Que l’on ne se méprenne pas, chaque sou, chaque centime compte, je l’entends bien,  et je ne suis aucunement en train de justifier ni le montant des droits, ni leur augmentation, ni même leur quelconque légitimité. Je voudrais simplement qu’en la matière, la raison soit gardée, que chacun sache bien de quoi il est parlé et mesure toute l’ineptie de la « mise hors la loi » de l’université  d’une part et, d’autre part, ce qu’il entre de dérisoire dans des tentatives de « déroger » à la « loi » mais pire encore dans les justifications qui les accompagnent. C’est, là encore, tout le système qu’il faut reconstruire et qu’il faut donc d’abord être en mesure de repenser. Ce qui signifie (aussi) sortir des slogans, des postures et des « sujets clivants ».
Des enquêtes ont été menées sur les budgets étudiants [voir ici et là]. Ces  calculs (adossés à des chiffrages établis en 2008) font apparaître par exemple,  pour un étudiant de licence résidant à Paris, une dépense mensuelle de 970€, où la part des droits d’inscription une fois lissés sur 12 mois représente 14 euros soit 1,4 % de la dépense totale, et pour un étudiant de master résidant à Nantes, une dépense mensuelle de 673€, et pour les droits d’inscription, respectivement 19 euros et 2,8 % de la dépense totale.

Ces enquêtes démontrent que les charges majeures sur le budget des étudiants ne sont PAS du côté des droits d’inscription et que, pour reprendre les propos de la ministre, « préserver le pouvoir d’achat des étudiants et leur donner ainsi les meilleures chances de réussite en premier cycle » passe par d’autres décisions que celles qui concernent le gel des frais de scolarité !
Ainsi, d’autres débats sur le coût des études pourraient être lancés, ainsi et par exemple :
Le mécanisme de l’APL –dont le maintien a récemment été salué comme une grande victoire-  est-il optimal ? Ne favorise-t-il pas d’ailleurs, avant tout, les bailleurs ? Ne masque-t-il pas l’absence de résidences universitaires suffisantes en nombre comme en qualité qui permettraient cette vie de campus que les universités s’évertuent à maintenir sans véritables campus universitaires « habités ».

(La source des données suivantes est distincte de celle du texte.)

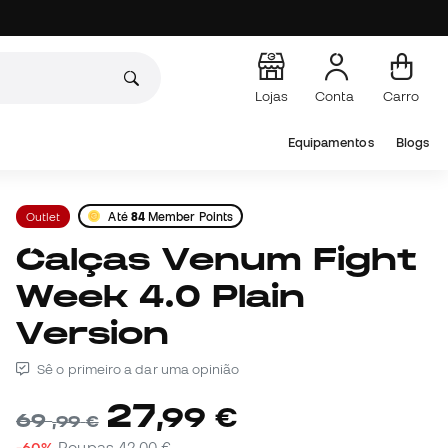
Lojas
Conta
Carro
Equipamentos
Blogs
Outlet
Até
84
Member Points
Calças Venum Fight
Week 4.0 Plain
Version
Sê o primeiro a dar uma opinião
27
,
99
€
69
,
99
€
-60%
Poupas
42,00 €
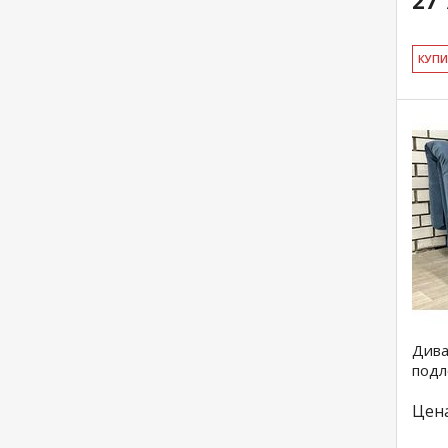
27 
КУ­П
Дива
подл
Цен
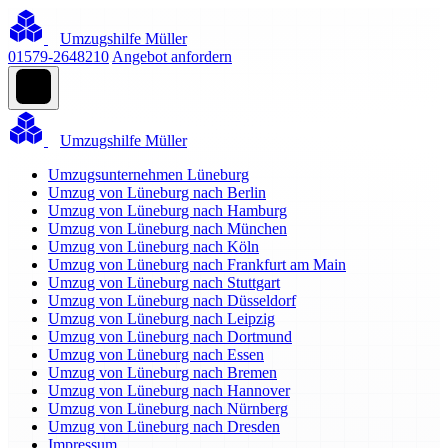
Umzugshilfe Müller
01579-2648210
Angebot anfordern
Umzugshilfe Müller
Umzugsunternehmen Lüneburg
Umzug von Lüneburg nach Berlin
Umzug von Lüneburg nach Hamburg
Umzug von Lüneburg nach München
Umzug von Lüneburg nach Köln
Umzug von Lüneburg nach Frankfurt am Main
Umzug von Lüneburg nach Stuttgart
Umzug von Lüneburg nach Düsseldorf
Umzug von Lüneburg nach Leipzig
Umzug von Lüneburg nach Dortmund
Umzug von Lüneburg nach Essen
Umzug von Lüneburg nach Bremen
Umzug von Lüneburg nach Hannover
Umzug von Lüneburg nach Nürnberg
Umzug von Lüneburg nach Dresden
Impressum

La demi-part fiscale doit-elle être maintenue alors qu’elle n’est opportune que pour ceux qui paient des impôts ? Ce manque à gagner de l’Etat ne pourrait-il pas être envisagé autrement dans une perspective mieux redistributive ?
Ces questions, et bien d’autres, ne pourront pas être traitées, raisonnablement, tant qu’alors que  « la lune » est désignée, c’est « sur le doigt » que l’attention est attirée ….

Tant que l’illusion cache la réalité et fausse les conditions même d’émergence d’un débat, il demeure acceptable, et accepté, de crier « haro sur le baudet »… et « de la peccadille, faire un cas pendable ».